Even high quality ends up in the trash

“We produce enormous amounts of electronic waste every year and pollute the environment in the process,” said the responsible Austrian climate protection minister Leonore Gewessler from the Greens. A brand new device is often just a click away, but repairs have a reputation for being expensive and cumbersome. High-quality devices often end up in the trash, and that is “the worst of all solutions”. The bonus should therefore make it more attractive to have a broken device repaired instead of buying a new one.

The program has a volume of 130 million euros and is scheduled to run until 2026. The funds for this come from the EU’s reconstruction fund. The repair bonus is the result of European cooperation, and it is “a proud moment when something succeeds in Europe when we do it together,” said the EU Commission representative in Vienna, Martin Selmayr. The EU reconstruction fund is intended to finance reforms and investments that will make Europe “more resilient, more ecological and more digital” after the corona crisis, according to Selmayr. Austria is the first EU country to introduce a nationwide repair bonus. In Germany, there have only been regional projects in Bavaria and Thuringia so far. A date for nationwide implementation has not yet been set.

Partner companies are still missing

The repair voucher can be downloaded from the Internet by persons registered in Austria and redeemed at one of the participating companies. As soon as a voucher has been redeemed, another one can be called up for another device, the number is not limited. The bonus covers the working time including travel costs, material costs, the shipping costs for material and spare parts orders and also the working time for preparing the cost estimate.

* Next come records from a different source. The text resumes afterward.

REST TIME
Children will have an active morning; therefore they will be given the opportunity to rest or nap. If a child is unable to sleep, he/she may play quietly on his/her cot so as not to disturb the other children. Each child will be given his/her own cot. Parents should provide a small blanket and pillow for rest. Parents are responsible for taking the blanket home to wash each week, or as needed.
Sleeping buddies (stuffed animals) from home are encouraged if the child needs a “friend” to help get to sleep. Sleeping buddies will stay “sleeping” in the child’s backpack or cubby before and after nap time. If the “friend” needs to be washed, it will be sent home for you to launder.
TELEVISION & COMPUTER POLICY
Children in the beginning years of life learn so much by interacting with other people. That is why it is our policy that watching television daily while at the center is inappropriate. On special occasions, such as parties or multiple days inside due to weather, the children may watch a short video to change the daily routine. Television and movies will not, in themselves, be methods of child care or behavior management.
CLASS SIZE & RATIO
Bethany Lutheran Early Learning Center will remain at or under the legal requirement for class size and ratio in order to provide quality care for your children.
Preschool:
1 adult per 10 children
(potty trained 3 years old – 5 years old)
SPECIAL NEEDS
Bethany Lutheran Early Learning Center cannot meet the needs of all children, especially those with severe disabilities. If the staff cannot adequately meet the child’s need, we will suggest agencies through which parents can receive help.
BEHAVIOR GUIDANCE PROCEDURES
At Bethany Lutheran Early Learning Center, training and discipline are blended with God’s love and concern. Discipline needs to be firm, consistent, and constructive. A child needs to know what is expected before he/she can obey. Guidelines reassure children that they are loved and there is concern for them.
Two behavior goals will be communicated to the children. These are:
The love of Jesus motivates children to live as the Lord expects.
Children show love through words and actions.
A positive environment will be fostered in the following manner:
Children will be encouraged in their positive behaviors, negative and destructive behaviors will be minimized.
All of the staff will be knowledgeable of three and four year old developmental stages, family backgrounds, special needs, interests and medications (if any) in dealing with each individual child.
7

However, in the capital Vienna, for example, the rush is still limited. There has been a regional modification of the repair bonus here since September 2020. The main problem: the waiting time for the repair to be carried out. The repair bonus can only be redeemed in certain partner companies that have previously registered for it. There are more than 1200 companies across Austria. In Vienna, however, there are only a handful of companies that accept a repair of a razor with a repair bonus, mostly from the field of social service providers that were founded by social or environmental organizations or are associated with them.

But the number of participating companies is now to be increased bit by bit through targeted letters and advertising measures by the Chambers of Commerce. According to the city administration, more than 35,000 objects have been repaired in Vienna since 2020, thereby avoiding around 850 tons of CO2 and around 355 tons of waste.

CO2 savings through longer service life

The environmental organization Global 2000 welcomes the initiative, but at the same time calls for an extension of the subsidy to all product groups and tax advantages for repairs. Only by avoiding new purchases can “the transition to a functioning recycling economy” be achieved, according to Anna Leitner, spokeswoman for resources from Global 2000 in Austria. The extended useful life of objects not only contributes to environmental protection; the repair voucher strengthens regional economic cycles, increases added value, secure jobs and promotes awareness of a resource-saving lifestyle.

According to Global 2000, replacing an old washing machine, even taking into account the lower energy consumption of a new appliance, only pays off from an ecological point of view after 17 to 23 years at the earliest. If the service life of all washing machines, notebooks, vacuum cleaners and smartphones in the EU were extended by just one year, around four million tons of CO2 could be saved. That would be the same savings that would be achieved if there were suddenly two million fewer cars on the road.